> **WHAT YOU NEED TO DO**:
• a. Answer these questions from the closet post.
(i) Where did the writer pile the coats?
(ii) How many closets are in the house?
(iii) How many coats sparked joy?
• b. Rewrite the part of the closet post starting at "Chex makes anything" and ending at "to find out.", putting "sweaters" in place of "tank tops".
• c. Based on the closet post, is each statement true? Answer yes or no, and quote the words that decide it.
(i) Eric moved his coats to a closet in the library.
(ii) The closet floor was worse than the writer had expected.
(iii) The hand-held vac sparked joy.

Chex makes anything fun
The fun came when I filed all the little rectangles in chromatic order in the drawer. Lo and behold—I had extra room! I can buy four or five more tank tops! The next morning I was happy to see the tops in their rainbow order, and it was a snap to find the one I wanted. No more rummaging! Okay, KonMari passed that test.

Better!
Time for a bit tougher test: the foyer coat closet, one of three (count ’em—three!) closets in our house. You can bet it was overstuffed. Eric got fed up with it and removed all of his coats to “his” closet in the library. The top shelf groaned under a jumble of golfwear, hats, scarves, and gloves. I didn’t even know what was on the floor, and I was afraid to find out.

This closet needs help!
I piled the mountain of coats on the back of the couch. Duke somehow knew that getting all of the coats from the closet did not mean we were going for a walk.

You’re disturbing my beauty sleep
The floor wasn’t as bad as I’d thought … a shiatsu foot massager (definitely sparks joy), a hand-held vac (no joy, but useful) a couple of area rugs, and a couple of jackets that had fallen from their hangers. And two big, empty cardboard boxes.
As I sorted the coats, only six sparked joy, but they weren’t the ones that I wear most often. Could I really get along with only the six “joy” coats? Heck, no, that would leave me without a raincoat, THE most important type of coat in Western Washington! And I’d have nothing to wear working out in the yard or taking that walk with Duke. Isn’t that what the coats long past joy-sparking are for?

> **DATA**:
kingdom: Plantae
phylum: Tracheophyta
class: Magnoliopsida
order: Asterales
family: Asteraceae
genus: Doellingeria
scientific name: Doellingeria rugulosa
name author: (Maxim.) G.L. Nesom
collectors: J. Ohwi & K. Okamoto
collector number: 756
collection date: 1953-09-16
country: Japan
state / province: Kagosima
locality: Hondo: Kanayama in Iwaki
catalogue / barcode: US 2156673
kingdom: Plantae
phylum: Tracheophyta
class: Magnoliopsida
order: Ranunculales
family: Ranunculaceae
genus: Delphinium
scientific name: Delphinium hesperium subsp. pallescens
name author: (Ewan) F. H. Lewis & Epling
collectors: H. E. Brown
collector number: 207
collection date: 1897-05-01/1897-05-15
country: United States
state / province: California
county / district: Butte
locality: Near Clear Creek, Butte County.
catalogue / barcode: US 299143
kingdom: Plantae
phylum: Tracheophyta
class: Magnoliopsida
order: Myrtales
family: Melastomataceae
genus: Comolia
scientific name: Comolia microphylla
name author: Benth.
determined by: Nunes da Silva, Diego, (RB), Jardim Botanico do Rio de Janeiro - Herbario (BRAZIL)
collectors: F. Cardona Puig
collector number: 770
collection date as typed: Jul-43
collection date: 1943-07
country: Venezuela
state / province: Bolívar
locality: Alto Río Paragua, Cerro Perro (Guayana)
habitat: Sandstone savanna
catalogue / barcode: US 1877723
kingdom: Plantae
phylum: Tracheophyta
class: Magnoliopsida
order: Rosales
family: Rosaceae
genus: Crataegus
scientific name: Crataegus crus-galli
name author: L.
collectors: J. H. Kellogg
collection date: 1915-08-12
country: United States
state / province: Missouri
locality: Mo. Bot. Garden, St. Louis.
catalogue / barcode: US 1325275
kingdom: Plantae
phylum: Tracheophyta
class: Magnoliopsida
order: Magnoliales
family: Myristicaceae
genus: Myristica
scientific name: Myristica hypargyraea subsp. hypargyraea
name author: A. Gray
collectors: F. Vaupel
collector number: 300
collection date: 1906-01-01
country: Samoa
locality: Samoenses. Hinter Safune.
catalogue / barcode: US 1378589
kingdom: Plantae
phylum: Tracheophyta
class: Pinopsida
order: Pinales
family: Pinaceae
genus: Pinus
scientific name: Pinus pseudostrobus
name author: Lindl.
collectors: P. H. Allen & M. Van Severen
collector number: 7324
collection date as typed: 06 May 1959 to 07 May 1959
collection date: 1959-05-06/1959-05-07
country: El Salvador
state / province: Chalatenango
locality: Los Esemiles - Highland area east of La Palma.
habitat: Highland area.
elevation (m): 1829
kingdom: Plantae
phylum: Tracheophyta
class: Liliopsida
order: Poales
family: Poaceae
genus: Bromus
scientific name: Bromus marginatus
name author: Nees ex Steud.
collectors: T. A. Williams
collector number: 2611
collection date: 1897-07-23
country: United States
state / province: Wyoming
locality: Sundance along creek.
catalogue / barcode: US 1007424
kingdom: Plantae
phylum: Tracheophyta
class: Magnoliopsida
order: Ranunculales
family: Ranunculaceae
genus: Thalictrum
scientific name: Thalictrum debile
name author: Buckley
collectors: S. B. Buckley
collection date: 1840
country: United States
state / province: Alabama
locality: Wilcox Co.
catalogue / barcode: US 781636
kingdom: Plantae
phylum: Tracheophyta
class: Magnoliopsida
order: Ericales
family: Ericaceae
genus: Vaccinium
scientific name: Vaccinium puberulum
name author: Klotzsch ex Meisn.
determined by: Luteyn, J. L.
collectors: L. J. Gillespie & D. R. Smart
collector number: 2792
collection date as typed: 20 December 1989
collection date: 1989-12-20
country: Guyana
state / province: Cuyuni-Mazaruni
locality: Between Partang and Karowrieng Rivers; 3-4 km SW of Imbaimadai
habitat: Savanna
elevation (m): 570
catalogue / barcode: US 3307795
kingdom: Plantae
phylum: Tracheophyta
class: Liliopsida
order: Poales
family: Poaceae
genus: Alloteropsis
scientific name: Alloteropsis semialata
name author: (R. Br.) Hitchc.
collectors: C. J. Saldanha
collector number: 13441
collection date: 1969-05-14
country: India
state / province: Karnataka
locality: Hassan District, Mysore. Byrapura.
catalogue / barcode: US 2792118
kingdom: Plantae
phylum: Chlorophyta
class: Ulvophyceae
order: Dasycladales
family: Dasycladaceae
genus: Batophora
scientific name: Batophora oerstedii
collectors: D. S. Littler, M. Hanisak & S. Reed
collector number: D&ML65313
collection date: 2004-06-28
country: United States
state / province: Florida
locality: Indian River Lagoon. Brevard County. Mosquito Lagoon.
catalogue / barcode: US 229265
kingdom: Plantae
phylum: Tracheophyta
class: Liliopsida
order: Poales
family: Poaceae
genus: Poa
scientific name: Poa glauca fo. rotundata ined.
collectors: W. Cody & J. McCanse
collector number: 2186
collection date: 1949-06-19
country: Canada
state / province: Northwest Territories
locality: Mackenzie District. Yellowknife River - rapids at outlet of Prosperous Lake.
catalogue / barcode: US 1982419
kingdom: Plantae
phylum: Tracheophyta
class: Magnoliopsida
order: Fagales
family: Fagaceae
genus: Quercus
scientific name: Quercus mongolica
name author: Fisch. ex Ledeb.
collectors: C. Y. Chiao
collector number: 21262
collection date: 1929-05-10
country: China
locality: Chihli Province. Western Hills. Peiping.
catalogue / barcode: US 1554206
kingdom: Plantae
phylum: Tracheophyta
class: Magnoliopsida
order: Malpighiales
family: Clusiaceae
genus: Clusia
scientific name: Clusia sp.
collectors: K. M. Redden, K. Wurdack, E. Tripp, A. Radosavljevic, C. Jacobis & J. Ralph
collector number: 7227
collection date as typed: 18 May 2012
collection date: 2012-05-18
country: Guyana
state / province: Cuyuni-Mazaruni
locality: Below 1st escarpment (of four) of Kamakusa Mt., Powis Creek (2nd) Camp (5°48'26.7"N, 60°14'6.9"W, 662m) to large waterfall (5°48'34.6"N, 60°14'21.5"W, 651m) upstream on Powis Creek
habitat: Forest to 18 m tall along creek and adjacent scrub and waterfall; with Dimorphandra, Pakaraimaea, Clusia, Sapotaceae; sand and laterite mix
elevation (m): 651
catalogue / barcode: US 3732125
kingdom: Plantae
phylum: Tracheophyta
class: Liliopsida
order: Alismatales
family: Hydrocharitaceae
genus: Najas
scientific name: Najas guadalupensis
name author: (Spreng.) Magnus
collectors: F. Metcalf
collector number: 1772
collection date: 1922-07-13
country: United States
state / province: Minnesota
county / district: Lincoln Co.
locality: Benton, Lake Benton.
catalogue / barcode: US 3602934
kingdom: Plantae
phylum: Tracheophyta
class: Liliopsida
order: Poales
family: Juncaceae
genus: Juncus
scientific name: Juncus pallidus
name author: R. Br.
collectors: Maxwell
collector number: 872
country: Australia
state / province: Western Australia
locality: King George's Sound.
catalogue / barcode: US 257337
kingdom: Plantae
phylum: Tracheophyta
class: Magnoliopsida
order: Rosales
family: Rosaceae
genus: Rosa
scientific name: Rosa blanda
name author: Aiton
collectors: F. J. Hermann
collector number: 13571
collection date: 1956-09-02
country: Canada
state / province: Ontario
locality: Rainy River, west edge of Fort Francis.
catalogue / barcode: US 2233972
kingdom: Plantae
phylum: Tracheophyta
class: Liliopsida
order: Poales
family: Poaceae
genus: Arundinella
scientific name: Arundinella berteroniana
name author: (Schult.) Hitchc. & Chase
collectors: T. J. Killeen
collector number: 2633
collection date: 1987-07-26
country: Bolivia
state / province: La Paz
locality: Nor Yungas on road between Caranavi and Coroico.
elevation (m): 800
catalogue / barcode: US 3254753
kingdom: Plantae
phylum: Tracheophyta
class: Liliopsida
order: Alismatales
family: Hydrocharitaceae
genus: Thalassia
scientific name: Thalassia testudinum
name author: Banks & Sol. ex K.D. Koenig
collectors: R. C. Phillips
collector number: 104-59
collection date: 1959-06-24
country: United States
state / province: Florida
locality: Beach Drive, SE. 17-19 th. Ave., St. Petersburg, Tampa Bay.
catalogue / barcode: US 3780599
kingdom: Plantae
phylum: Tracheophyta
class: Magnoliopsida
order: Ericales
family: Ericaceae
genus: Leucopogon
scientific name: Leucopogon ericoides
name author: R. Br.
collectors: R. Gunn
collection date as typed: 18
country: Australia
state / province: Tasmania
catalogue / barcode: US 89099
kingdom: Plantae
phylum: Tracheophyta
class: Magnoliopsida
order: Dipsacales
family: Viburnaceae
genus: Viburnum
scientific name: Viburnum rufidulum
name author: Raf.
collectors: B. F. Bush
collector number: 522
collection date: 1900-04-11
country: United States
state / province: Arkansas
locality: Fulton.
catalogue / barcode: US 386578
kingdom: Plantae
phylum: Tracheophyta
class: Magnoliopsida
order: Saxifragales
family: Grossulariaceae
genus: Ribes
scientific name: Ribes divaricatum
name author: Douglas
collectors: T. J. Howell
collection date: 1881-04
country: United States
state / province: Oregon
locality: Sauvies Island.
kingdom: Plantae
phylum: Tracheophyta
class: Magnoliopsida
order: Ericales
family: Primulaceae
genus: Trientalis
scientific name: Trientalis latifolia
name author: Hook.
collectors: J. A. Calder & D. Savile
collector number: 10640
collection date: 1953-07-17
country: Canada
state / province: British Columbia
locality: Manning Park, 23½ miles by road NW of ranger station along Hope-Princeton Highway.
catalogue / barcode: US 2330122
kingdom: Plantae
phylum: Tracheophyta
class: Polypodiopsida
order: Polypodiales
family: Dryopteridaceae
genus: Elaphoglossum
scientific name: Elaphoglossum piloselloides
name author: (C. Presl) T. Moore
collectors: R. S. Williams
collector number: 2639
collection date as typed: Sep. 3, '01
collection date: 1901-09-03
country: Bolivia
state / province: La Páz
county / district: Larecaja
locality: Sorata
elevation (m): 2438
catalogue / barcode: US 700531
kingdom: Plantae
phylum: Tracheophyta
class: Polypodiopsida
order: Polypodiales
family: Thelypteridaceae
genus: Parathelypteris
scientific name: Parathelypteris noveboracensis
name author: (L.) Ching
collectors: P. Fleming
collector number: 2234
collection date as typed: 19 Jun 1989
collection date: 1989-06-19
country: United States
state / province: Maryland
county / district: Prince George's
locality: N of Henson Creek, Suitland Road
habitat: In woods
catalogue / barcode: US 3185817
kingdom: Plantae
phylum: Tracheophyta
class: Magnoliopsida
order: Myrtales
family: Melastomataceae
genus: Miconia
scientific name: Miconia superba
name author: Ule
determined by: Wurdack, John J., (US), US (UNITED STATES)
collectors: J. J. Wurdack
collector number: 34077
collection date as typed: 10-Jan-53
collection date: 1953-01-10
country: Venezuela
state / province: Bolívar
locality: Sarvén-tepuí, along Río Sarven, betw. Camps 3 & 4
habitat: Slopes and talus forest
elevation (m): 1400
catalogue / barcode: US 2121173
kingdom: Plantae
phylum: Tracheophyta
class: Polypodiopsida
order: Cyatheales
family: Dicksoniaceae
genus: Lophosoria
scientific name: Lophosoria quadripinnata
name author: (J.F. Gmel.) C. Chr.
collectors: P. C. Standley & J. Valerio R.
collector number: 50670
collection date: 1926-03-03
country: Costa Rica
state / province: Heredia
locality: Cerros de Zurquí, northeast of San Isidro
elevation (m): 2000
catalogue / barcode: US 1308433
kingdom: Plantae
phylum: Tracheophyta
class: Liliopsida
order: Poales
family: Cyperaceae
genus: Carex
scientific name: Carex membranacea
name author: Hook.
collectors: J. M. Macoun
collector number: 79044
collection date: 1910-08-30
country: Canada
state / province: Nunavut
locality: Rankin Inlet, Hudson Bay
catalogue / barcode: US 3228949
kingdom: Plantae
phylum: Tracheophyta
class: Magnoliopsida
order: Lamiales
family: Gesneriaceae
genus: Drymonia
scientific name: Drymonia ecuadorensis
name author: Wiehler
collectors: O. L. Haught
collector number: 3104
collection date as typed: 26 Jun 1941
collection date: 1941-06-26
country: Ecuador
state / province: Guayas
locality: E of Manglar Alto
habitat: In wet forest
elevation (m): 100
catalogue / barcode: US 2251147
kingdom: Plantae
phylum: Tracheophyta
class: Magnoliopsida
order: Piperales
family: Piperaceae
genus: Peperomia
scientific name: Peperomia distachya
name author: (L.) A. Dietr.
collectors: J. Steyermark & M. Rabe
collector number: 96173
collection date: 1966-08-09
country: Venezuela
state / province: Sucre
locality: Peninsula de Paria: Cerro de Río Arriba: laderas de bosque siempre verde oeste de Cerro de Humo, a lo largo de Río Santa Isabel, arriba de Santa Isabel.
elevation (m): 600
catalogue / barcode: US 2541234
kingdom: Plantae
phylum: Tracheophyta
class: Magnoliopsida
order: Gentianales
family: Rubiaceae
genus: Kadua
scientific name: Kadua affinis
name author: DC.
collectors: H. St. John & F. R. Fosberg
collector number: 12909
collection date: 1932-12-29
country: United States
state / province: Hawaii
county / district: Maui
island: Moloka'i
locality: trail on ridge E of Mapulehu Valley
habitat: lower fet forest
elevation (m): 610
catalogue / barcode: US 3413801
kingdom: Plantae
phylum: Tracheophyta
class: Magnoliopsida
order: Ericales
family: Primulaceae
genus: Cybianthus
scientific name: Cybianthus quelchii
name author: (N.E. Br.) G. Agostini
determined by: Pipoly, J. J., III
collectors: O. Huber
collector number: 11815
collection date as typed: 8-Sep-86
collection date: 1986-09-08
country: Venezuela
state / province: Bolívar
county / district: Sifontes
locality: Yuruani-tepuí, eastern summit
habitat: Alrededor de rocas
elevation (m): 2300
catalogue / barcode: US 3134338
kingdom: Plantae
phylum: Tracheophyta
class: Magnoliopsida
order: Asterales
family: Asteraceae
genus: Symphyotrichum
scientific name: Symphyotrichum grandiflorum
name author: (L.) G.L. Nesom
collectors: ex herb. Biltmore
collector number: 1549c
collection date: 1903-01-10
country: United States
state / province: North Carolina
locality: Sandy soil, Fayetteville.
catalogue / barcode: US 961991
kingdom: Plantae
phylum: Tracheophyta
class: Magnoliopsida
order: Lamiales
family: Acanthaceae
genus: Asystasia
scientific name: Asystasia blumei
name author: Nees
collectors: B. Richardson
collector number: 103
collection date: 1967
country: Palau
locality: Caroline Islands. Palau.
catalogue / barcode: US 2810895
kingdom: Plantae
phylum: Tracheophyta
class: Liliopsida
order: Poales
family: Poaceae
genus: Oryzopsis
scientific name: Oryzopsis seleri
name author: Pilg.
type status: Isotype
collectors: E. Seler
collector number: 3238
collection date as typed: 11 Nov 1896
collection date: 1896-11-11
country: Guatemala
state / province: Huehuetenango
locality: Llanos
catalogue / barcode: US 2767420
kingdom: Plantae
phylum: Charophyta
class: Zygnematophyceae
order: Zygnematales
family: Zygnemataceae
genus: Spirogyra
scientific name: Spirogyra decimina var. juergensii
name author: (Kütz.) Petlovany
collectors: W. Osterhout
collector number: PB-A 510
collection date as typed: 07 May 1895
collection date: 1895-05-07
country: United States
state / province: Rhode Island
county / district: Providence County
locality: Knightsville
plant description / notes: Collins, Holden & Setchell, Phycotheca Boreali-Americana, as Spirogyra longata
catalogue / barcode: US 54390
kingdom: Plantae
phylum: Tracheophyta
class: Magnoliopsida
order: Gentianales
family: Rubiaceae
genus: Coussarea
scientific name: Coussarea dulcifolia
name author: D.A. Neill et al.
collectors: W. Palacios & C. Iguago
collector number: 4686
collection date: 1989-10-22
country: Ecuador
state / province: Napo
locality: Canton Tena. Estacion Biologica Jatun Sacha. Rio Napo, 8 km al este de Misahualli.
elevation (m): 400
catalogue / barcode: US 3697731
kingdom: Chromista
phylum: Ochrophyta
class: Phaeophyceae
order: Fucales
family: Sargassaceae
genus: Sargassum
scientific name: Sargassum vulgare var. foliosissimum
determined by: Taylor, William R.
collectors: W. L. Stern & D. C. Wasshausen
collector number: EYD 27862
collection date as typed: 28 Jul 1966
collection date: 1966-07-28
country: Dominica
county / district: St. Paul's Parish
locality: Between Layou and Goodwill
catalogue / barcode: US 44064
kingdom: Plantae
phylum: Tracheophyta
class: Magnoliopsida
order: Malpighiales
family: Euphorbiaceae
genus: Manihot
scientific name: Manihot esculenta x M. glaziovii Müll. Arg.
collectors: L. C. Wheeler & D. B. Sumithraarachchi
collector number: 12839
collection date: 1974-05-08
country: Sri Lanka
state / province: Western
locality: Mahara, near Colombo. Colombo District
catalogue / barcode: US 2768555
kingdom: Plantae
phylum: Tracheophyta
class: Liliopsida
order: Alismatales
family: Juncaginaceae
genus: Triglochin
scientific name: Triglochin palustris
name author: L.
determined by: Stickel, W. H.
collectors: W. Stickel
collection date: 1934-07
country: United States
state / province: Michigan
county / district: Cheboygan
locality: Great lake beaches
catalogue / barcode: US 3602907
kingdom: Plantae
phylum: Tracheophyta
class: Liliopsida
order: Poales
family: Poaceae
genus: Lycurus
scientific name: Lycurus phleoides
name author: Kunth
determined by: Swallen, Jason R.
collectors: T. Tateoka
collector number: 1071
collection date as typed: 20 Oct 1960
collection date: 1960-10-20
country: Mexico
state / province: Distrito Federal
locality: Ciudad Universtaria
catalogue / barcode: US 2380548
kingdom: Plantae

> **ANSWER SECTION**:
• a.
(i) On the back of the couch.
(ii) Three.
(iii) Six.

• b.
Chex makes anything fun
The fun came when I filed all the little rectangles in chromatic order in the drawer. Lo and behold—I had extra room! I can buy four or five more sweaters! The next morning I was happy to see the tops in their rainbow order, and it was a snap to find the one I wanted. No more rummaging! Okay, KonMari passed that test.

Better!
Time for a bit tougher test: the foyer coat closet, one of three (count ’em—three!) closets in our house. You can bet it was overstuffed. Eric got fed up with it and removed all of his coats to “his” closet in the library. The top shelf groaned under a jumble of golfwear, hats, scarves, and gloves. I didn’t even know what was on the floor, and I was afraid to find out.

• c.
(i) Yes: "Eric got fed up with it and removed all of his coats to “his” closet in the library."
(ii) No: "The floor wasn’t as bad as I’d thought"
(iii) No: "a hand-held vac (no joy, but useful)"